_TEXT_:
*** Begin section ***

I don’t know, and I’d be curious to hear your opinions, but I would think that the average American consumer would be utterly confused by all of this and rather than read any of the paper that the bank sends in the mailers (which I’m sure they just toss straight in the bin) they will simply carry on using the cards as stripe and signature cards. Now, on the one hand this is a good thing because it means that they will carry on spending money and merchants will carry on selling things to them and life will continue much the same. But on the other hand, it doesn’t suggest that the use of chip and PIN in the American market will be on a hockey stick curve any time soon.
According to our survey:
- As of April 2015, only 18 percent of retailers in the U.S. have already implemented EMV payment technology
- 45 percent are poised to miss the October 2015 deadline
The survey reports in more detail on the retailers who are not doing anything about the deadline. There seems to be something of a lack of understanding about the liability shift and the technology.
- 25 percent do not understand the new rules
- 17 percent have never even heard (my italics) of EMV or chip-and-PIN
- 18 percent do not want to deal with the hassle or cost of switching payments hardware
Actually, I bet that plenty of the retailers who have already implemented EMV don’t understand the new rules either. Interestingly, the report on this survey goes on to say that:
As regulations shift toward a new kind of credit card, payment technology that gets rid of cards all together (Apple Pay, Samsung Pay and Android Pay) is also taking hold of the industry.

*** End section ***

_EXCERPTED DATA_:
*** Begin section ***

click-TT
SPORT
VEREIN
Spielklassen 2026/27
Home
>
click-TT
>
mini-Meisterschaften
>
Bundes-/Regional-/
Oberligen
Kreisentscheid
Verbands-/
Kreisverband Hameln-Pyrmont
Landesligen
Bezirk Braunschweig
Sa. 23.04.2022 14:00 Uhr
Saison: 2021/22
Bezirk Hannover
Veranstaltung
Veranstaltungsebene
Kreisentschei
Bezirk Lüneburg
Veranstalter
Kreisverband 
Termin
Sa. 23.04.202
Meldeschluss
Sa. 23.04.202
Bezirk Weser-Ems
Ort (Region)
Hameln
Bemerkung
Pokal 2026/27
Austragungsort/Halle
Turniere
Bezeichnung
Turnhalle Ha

*** End section ***

_WHAT YOU HAVE TO DO_:
Answer these questions from the text on chip-and-PIN cards in the U.S.:
1. As of April 2015, what percentage of U.S. retailers had implemented EMV payment technology?
2. What percentage of retailers had never heard of EMV or chip-and-PIN?
3. Which three payment technologies does the text list as getting rid of cards altogether?

_OUTPUT OF THE EXERCISE_:
1. 18 percent
2. 17 percent
3. Apple Pay, Samsung Pay and Android Pay